How will I get through this with my boyfriend?  I want to believe that this is temporary.  The election will happen and at some point we get past it.  I think about 2000 and I never thought I would get over that stolen election, but I did.  I reminded my boyfriend of that and he agreed, but he sees it very different this time.  The funny thing is that I should be the one who would be the most upset about a con man being in the White House and I have an easier time with him supporting Obama than he has with me supporting McCain.  I realized last night just how much it bothers him that I will risk those Supreme Court appointments and Roe vs. Wade and drilling, and war.  He just cannot understand why I see Obama as a con man when he so clearly doesn’t.  He also sees years of fighting no matter which one is President because one of us will be very unhappy.  This is very hard. 

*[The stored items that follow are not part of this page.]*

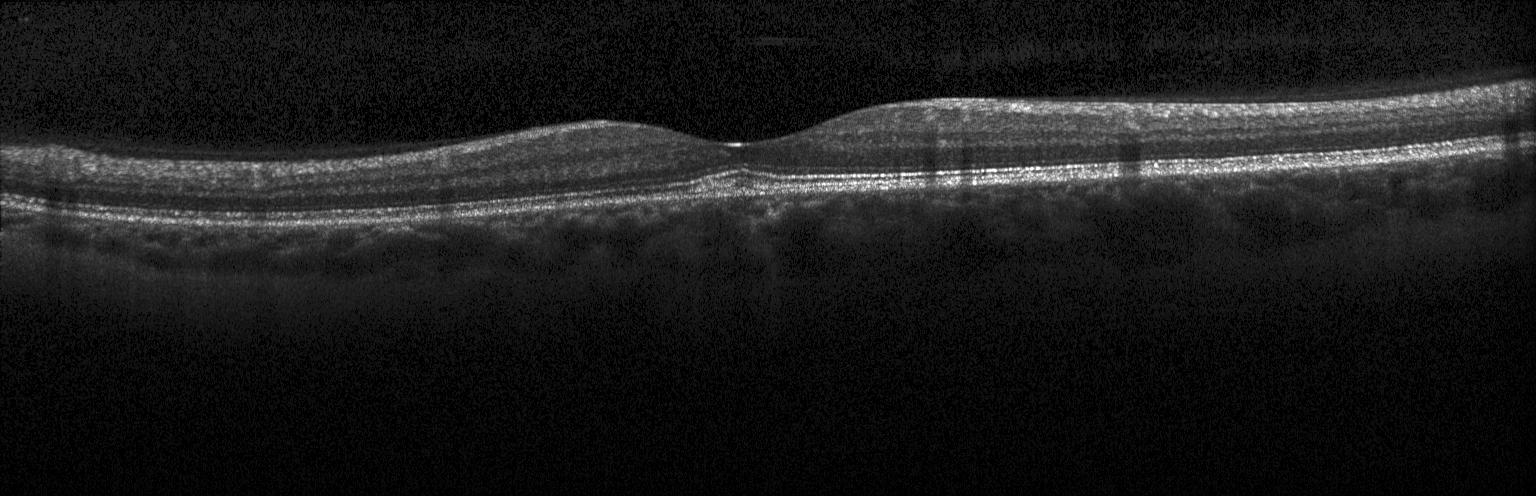 This B-scan demonstrates no CNV, no DME, and no drusen.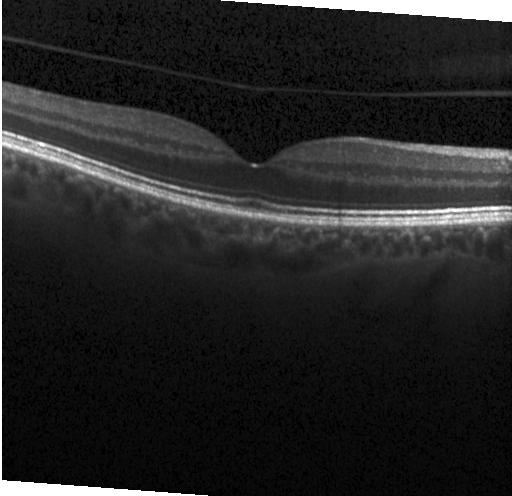 OCT B-scan. Finding: no choroidal neovascularization, diabetic macular edema, or drusen.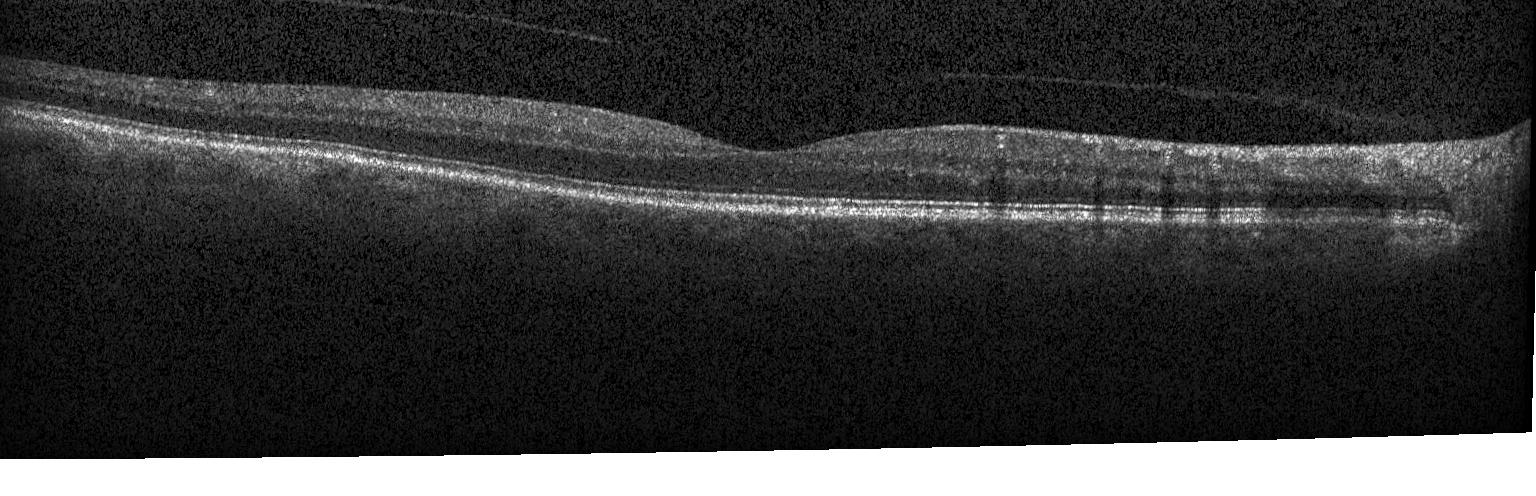

Optical coherence tomography B-scan — Impression: no choroidal neovascularization, no diabetic macular edema, and no drusen.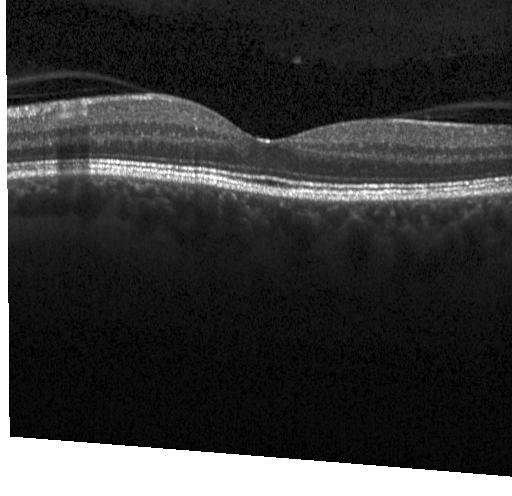

SD-OCT, optical coherence tomography B-scan.
Macular OCT: no choroidal neovascularization, no diabetic macular edema, and no drusen.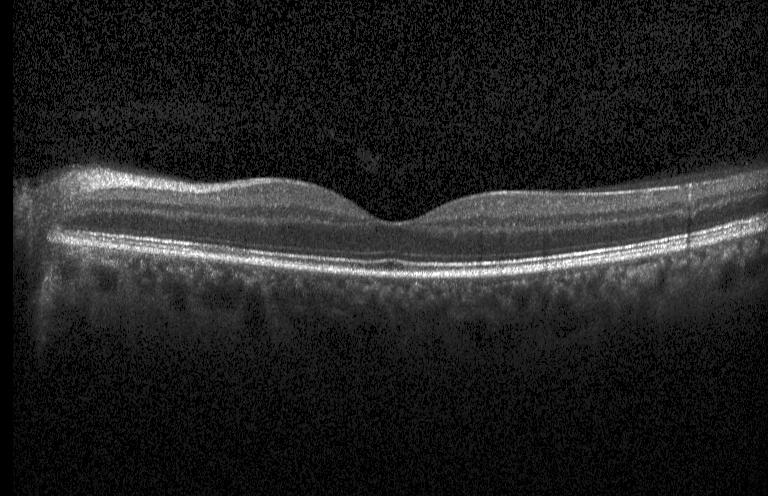
Centered on the fovea · Heidelberg Spectralis · optical coherence tomography B-scan · spectral-domain OCT.
Impression: no choroidal neovascularization, no diabetic macular edema, and no drusen.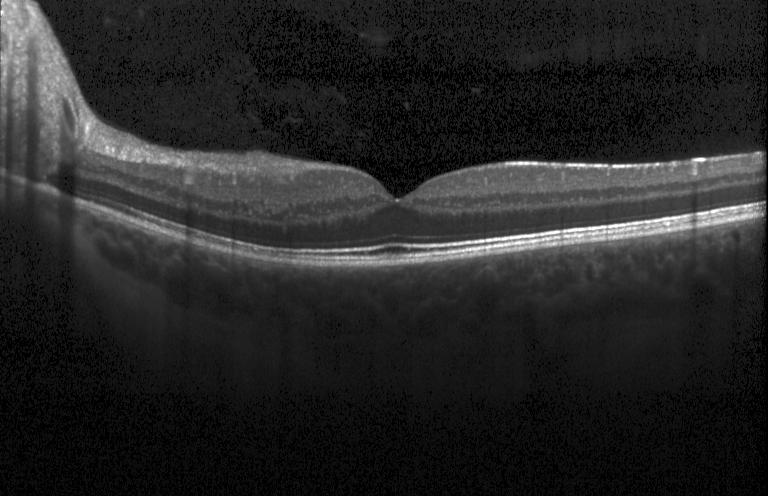 Spectral-domain OCT; optical coherence tomography B-scan
This B-scan demonstrates no evidence of choroidal neovascularization, diabetic macular edema, or drusen.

At this point, I would give just about anything for something to happen where Obama is out.  I don’t care what it is.  I guess I need to pray daily for thast Berg lawsuit to shake everything up, but we’re getting down to the wire.

How many relationships have been lost or are in turmoil over election 2008?  I have heard women say that they will not tell their husbands, but will secretly vote McCain in November.  How does that effect the polls?  How many people are not truthful when the pollsters call?  Should I have kept this secret?  Should I lie and say I’ve changed my mind and then vote for McCain and never admit that I did?  I can’t.  I am a woman who speaks her mind.

This makes me think of James Carville and Mary Matalin.  Hmmmmmm.  They make it work.  Can they help?

We will need a poll after the election to see how many loves/friends were lost to this disaster election!